TASK TO CARRY OUT:
Exactly the lines from the one containing "X221500Y294500D02*" to the final line below should be output, and no others.
*** Opening of RECORDS TO PROCESS ***
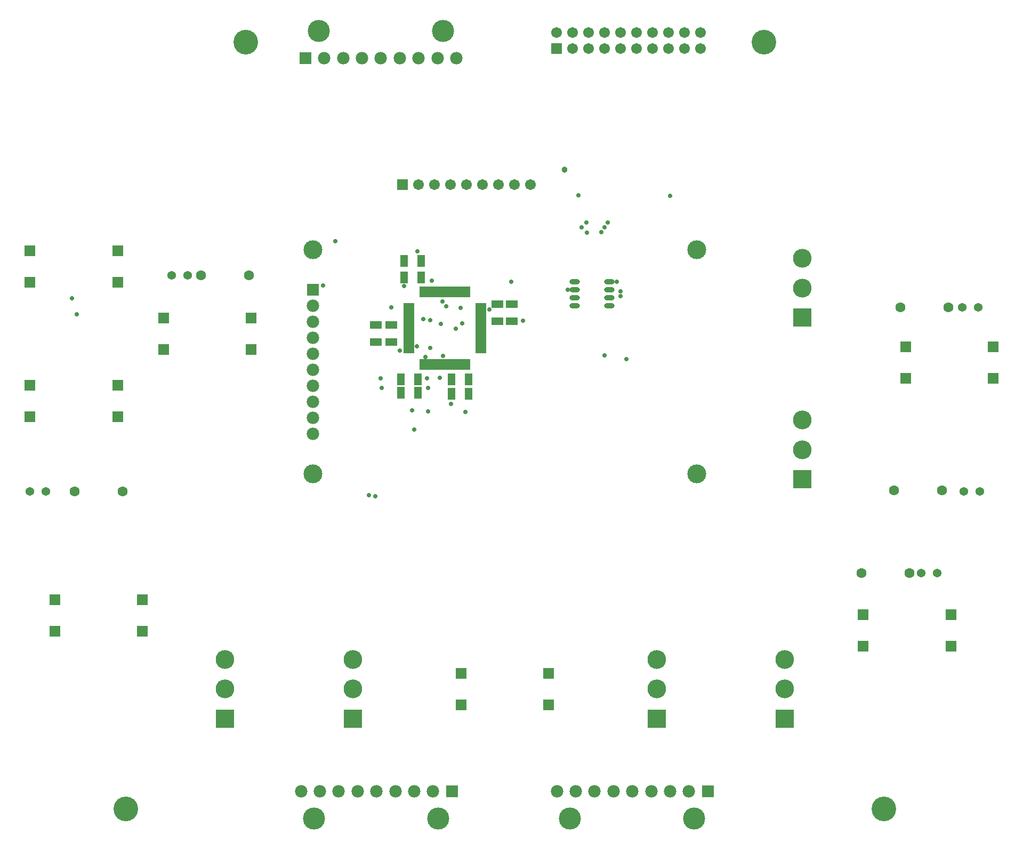
<source format=gts>
G04*
G04 #@! TF.GenerationSoftware,Altium Limited,Altium Designer,19.1.5 (86)*
G04*
G04 Layer_Color=8388736*
%FSLAX25Y25*%
%MOIN*%
G70*
G01*
G75*
%ADD27R,0.06902X0.07099*%
%ADD28R,0.05131X0.07493*%
%ADD29R,0.07493X0.05131*%
%ADD30R,0.01981X0.06509*%
%ADD31R,0.06509X0.01981*%
%ADD32O,0.06509X0.03162*%
%ADD33C,0.05400*%
%ADD34R,0.07800X0.07800*%
%ADD35C,0.07800*%
%ADD36C,0.13800*%
%ADD37C,0.15400*%
%ADD38R,0.06706X0.06706*%
%ADD39C,0.06706*%
%ADD40C,0.06312*%
%ADD41C,0.11800*%
%ADD42R,0.11725X0.11725*%
%ADD43C,0.11725*%
%ADD44C,0.02800*%
%ADD45C,0.03800*%
D27*
X234539Y109843D02*
D03*
X289461D02*
D03*
X234539Y90157D02*
D03*
X289461D02*
D03*
X48539Y331843D02*
D03*
X103461D02*
D03*
X48539Y312157D02*
D03*
X103461D02*
D03*
X35461Y136157D02*
D03*
X-19461D02*
D03*
X35461Y155843D02*
D03*
X-19461D02*
D03*
X567461Y294157D02*
D03*
X512539D02*
D03*
X567461Y313843D02*
D03*
X512539D02*
D03*
X540961Y126657D02*
D03*
X486039D02*
D03*
X540961Y146343D02*
D03*
X486039D02*
D03*
X-34961Y289843D02*
D03*
X19961D02*
D03*
X-34961Y270157D02*
D03*
X19961D02*
D03*
X-34961Y373843D02*
D03*
X19961D02*
D03*
X-34961Y354157D02*
D03*
X19961D02*
D03*
D28*
X197185Y285000D02*
D03*
X207815D02*
D03*
X197185Y293500D02*
D03*
X207815D02*
D03*
X239315Y284500D02*
D03*
X228685D02*
D03*
X239315Y293500D02*
D03*
X228685D02*
D03*
X199185Y367500D02*
D03*
X209815D02*
D03*
X199185Y357000D02*
D03*
X209815D02*
D03*
D29*
X191000Y327315D02*
D03*
Y316685D02*
D03*
X181500Y327315D02*
D03*
Y316685D02*
D03*
X266500Y340500D02*
D03*
Y329870D02*
D03*
X257500Y340315D02*
D03*
Y329685D02*
D03*
D30*
X209736Y348138D02*
D03*
X211705D02*
D03*
X213673D02*
D03*
X215642D02*
D03*
X217610D02*
D03*
X219579D02*
D03*
X221547D02*
D03*
X223516D02*
D03*
X225484D02*
D03*
X227453D02*
D03*
X229421D02*
D03*
X231390D02*
D03*
X233358D02*
D03*
X235327D02*
D03*
X237295D02*
D03*
X239264D02*
D03*
Y302862D02*
D03*
X237295D02*
D03*
X235327D02*
D03*
X233358D02*
D03*
X231390D02*
D03*
X229421D02*
D03*
X227453D02*
D03*
X225484D02*
D03*
X223516D02*
D03*
X221547D02*
D03*
X219579D02*
D03*
X217610D02*
D03*
X215642D02*
D03*
X213673D02*
D03*
X211705D02*
D03*
X209736D02*
D03*
D31*
X247138Y340264D02*
D03*
Y338295D02*
D03*
Y336327D02*
D03*
Y334358D02*
D03*
Y332390D02*
D03*
Y330421D02*
D03*
Y328453D02*
D03*
Y326484D02*
D03*
Y324516D02*
D03*
Y322547D02*
D03*
Y320579D02*
D03*
Y318610D02*
D03*
Y316642D02*
D03*
Y314673D02*
D03*
Y312705D02*
D03*
Y310736D02*
D03*
X201862D02*
D03*
Y312705D02*
D03*
Y314673D02*
D03*
Y316642D02*
D03*
Y318610D02*
D03*
Y320579D02*
D03*
Y322547D02*
D03*
Y324516D02*
D03*
Y326484D02*
D03*
Y328453D02*
D03*
Y330421D02*
D03*
Y332390D02*
D03*
Y334358D02*
D03*
Y336327D02*
D03*
Y338295D02*
D03*
Y340264D02*
D03*
D32*
X327228Y339500D02*
D03*
Y344500D02*
D03*
Y349500D02*
D03*
Y354500D02*
D03*
X305772Y339500D02*
D03*
Y344500D02*
D03*
Y349500D02*
D03*
Y354500D02*
D03*
D33*
X532500Y172500D02*
D03*
X522500D02*
D03*
X559000Y223500D02*
D03*
X549000D02*
D03*
X558000Y338500D02*
D03*
X548000D02*
D03*
X-35000Y223500D02*
D03*
X-25000D02*
D03*
X53559Y358500D02*
D03*
X63559D02*
D03*
D34*
X228950Y36000D02*
D03*
X388950D02*
D03*
X137300Y494000D02*
D03*
X142000Y349500D02*
D03*
D35*
X217150Y36000D02*
D03*
X205350D02*
D03*
X193550D02*
D03*
X181750D02*
D03*
X169950D02*
D03*
X158150D02*
D03*
X146350D02*
D03*
X134550D02*
D03*
X377150D02*
D03*
X365350D02*
D03*
X353550D02*
D03*
X341750D02*
D03*
X329950D02*
D03*
X318150D02*
D03*
X306350D02*
D03*
X294550D02*
D03*
X149100Y494000D02*
D03*
X160900D02*
D03*
X172700D02*
D03*
X184500D02*
D03*
X196300D02*
D03*
X208100D02*
D03*
X219900D02*
D03*
X231700D02*
D03*
X142000Y259500D02*
D03*
Y269500D02*
D03*
Y279500D02*
D03*
Y289500D02*
D03*
Y299500D02*
D03*
Y309500D02*
D03*
Y319500D02*
D03*
Y329500D02*
D03*
Y339500D02*
D03*
D36*
X220450Y19000D02*
D03*
X142850D02*
D03*
X380450D02*
D03*
X302850D02*
D03*
X145800Y511000D02*
D03*
X223400D02*
D03*
D37*
X25000Y25000D02*
D03*
X499000D02*
D03*
X424000Y504000D02*
D03*
X100000D02*
D03*
D38*
X198000Y415000D02*
D03*
X294500Y500000D02*
D03*
D39*
X218000Y415000D02*
D03*
X228000D02*
D03*
X238000D02*
D03*
X248000D02*
D03*
X258000D02*
D03*
X268000D02*
D03*
X278000D02*
D03*
X208000D02*
D03*
X384500Y510000D02*
D03*
X374500D02*
D03*
X364500D02*
D03*
X354500D02*
D03*
X344500D02*
D03*
X334500D02*
D03*
X324500D02*
D03*
X314500D02*
D03*
X304500D02*
D03*
X294500D02*
D03*
X384500Y500000D02*
D03*
X374500D02*
D03*
X364500D02*
D03*
X354500D02*
D03*
X344500D02*
D03*
X334500D02*
D03*
X324500D02*
D03*
X314500D02*
D03*
X304500D02*
D03*
D40*
X102000Y358500D02*
D03*
X72000D02*
D03*
X485000Y172500D02*
D03*
X515000D02*
D03*
X535500Y224000D02*
D03*
X505500D02*
D03*
X-7000Y223500D02*
D03*
X23000D02*
D03*
X509500Y338500D02*
D03*
X539500D02*
D03*
D41*
X142000Y374500D02*
D03*
Y234500D02*
D03*
X382000D02*
D03*
Y374500D02*
D03*
D42*
X87000Y81500D02*
D03*
X167000D02*
D03*
X357000D02*
D03*
X448000Y231000D02*
D03*
Y332000D02*
D03*
X437000Y81500D02*
D03*
D43*
X87000Y100004D02*
D03*
Y118508D02*
D03*
X167000Y100004D02*
D03*
Y118508D02*
D03*
X357000Y100004D02*
D03*
Y118508D02*
D03*
X448000Y249504D02*
D03*
Y268008D02*
D03*
Y369008D02*
D03*
Y350504D02*
D03*
X437000Y100004D02*
D03*
Y118508D02*
D03*
D44*
X148500Y352000D02*
D03*
X156050Y379950D02*
D03*
X334500Y348500D02*
D03*
Y345500D02*
D03*
X326500Y391500D02*
D03*
X324500Y388500D02*
D03*
X322500Y385500D02*
D03*
X266000Y354500D02*
D03*
X-5500Y334000D02*
D03*
X181000Y220500D02*
D03*
X177000Y221000D02*
D03*
X252500Y337000D02*
D03*
X301500Y349500D02*
D03*
X332000Y354500D02*
D03*
X273500Y330000D02*
D03*
X228500Y278000D02*
D03*
X199185Y351685D02*
D03*
X216500Y355000D02*
D03*
X207000Y314000D02*
D03*
X213500Y294000D02*
D03*
X214000Y273500D02*
D03*
X205500Y262000D02*
D03*
X204000Y274000D02*
D03*
X214000Y288000D02*
D03*
X185000D02*
D03*
X184500Y294000D02*
D03*
X212500Y307500D02*
D03*
X215500Y313000D02*
D03*
X191000Y338500D02*
D03*
X237500Y273000D02*
D03*
X207500Y373500D02*
D03*
X215500Y330500D02*
D03*
X196500Y311500D02*
D03*
X-8500Y344000D02*
D03*
X231445Y325055D02*
D03*
X338000Y306000D02*
D03*
X324500Y308500D02*
D03*
X235500Y328500D02*
D03*
X222000Y328000D02*
D03*
X310000Y388500D02*
D03*
X313500Y385000D02*
D03*
X211000Y331000D02*
D03*
X223000Y342000D02*
D03*
X225500Y339000D02*
D03*
X365500Y408000D02*
D03*
X308000Y408500D02*
D03*
X313000Y391500D02*
D03*
X234500Y338000D02*
D03*
X223500Y308000D02*
D03*
X221500Y294500D02*
D03*
D45*
X299500Y424500D02*
D03*
M02*

</source>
*** Close of RECORDS TO PROCESS ***
ANSWER TO THIS EXERCISE:
X221500Y294500D02*
D03*
D45*
X299500Y424500D02*
D03*
M02*

</source>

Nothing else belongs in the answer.